There are nine hundred and sixty churches in this city, and after a while they tend to fade into one another. Three churches, however, have gotten my attention, not because they’re so spectacular, but because of their history. One is Santa Sabina where since the fifth century the popes have celebrated mass on the first day of Lent, even before it was called Ash Wednesday. A second is the small, medieval church of San Benedetto in Piscinula, which is built on the site of a place where in the sixth century St. Benedict prayed and did penance before deciding to lead his life as a monk. The third is Sant’ Anastasia where in ancient times St. Jerome often said mass.
Wednesday I, along with ten thousand other people, attended Pope Benedict XVI’s weekly audience. While the pageantry and the presence of the Holy Father never fail to inspire, in truth I lost interest about half way through, as the Holy Father kept reading his message over and over in eight different languages.

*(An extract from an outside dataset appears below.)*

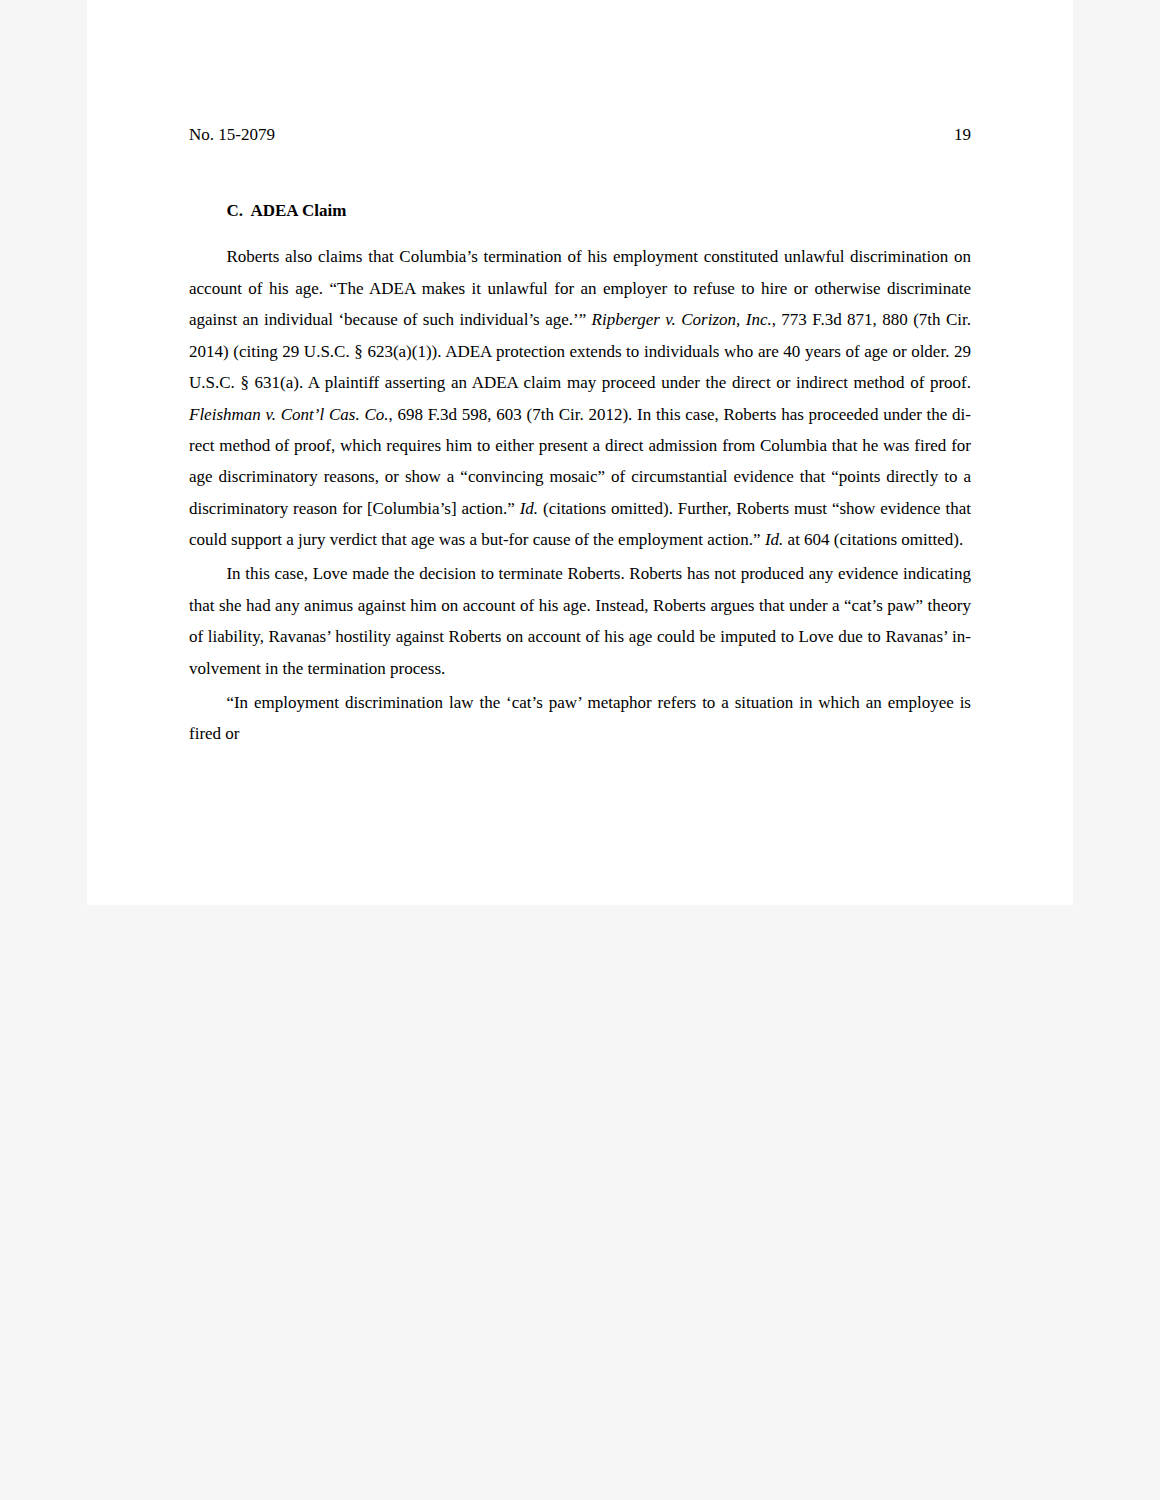No. 15-2079 19
C. ADEA Claim
Roberts also claims that Columbia’s termination of his employment constituted unlawful discrimination on account of his age. “The ADEA makes it unlawful for an employer to refuse to hire or otherwise discriminate against an individual ‘because of such individual’s age.’” Ripberger v. Corizon, Inc., 773 F.3d 871, 880 (7th Cir. 2014) (citing 29 U.S.C. § 623(a)(1)). ADEA protection extends to individuals who are 40 years of age or older. 29 U.S.C. § 631(a). A plaintiff asserting an ADEA claim may proceed under the direct or indirect method of proof. Fleishman v. Cont’l Cas. Co., 698 F.3d 598, 603 (7th Cir. 2012). In this case, Roberts has proceeded under the direct method of proof, which requires him to either present a direct admission from Columbia that he was fired for age discriminatory reasons, or show a “convincing mosaic” of circumstantial evidence that “points directly to a discriminatory reason for [Columbia’s] action.” Id. (citations omitted). Further, Roberts must “show evidence that could support a jury verdict that age was a but-for cause of the employment action.” Id. at 604 (citations omitted).
In this case, Love made the decision to terminate Roberts. Roberts has not produced any evidence indicating that she had any animus against him on account of his age. Instead, Roberts argues that under a “cat’s paw” theory of liability, Ravanas’ hostility against Roberts on account of his age could be imputed to Love due to Ravanas’ involvement in the termination process.
“In employment discrimination law the ‘cat’s paw’ metaphor refers to a situation in which an employee is fired or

I spent Saturday in Padua, the city of St. Anthony and another place I can finally cross of my bucket list. Another day well spent! The highlight was undoubtedly the frescoes of Giotto that cover the walls and ceiling of the fourteenth century Capella degli Scrovegni. The low point was probably the relics of the tongue, mouth and vocal cords of St. Anthony in the Basilica del Santo. I don’t know what to make of things like this, but there is surely a lot of truth in the old proverb “Times change and we are changed in them.” At the same time I was genuinely moved by the thousands of photographs that are pinned, stapled and scotch-taped to the message boards next to the tomb of St. Anthony. A powerful reminder that we really do belong to the communion of saints and that those who have gone before us and are now with God really do care about us and pray for and with us.
The most humorous even so far took place outside the ruins of the Theater of Marcellus. I walked past a group of Spanish-speaking students who were being given a tour of the ruins, and when one of the students spotted my Cincinnati Reds baseball cap, he pointed at me and said, “Caesar!” I gave him a thumbs up.
I learned with sadness of the death of Dr. Al Gibson. Al , his wife Jeanne and his son Mark have attended daily mass on a regular basis in the six plus years that I have been at STA. He was a good, kind and wise man. Let us all pray for Al and Jeanne and their family. RIP.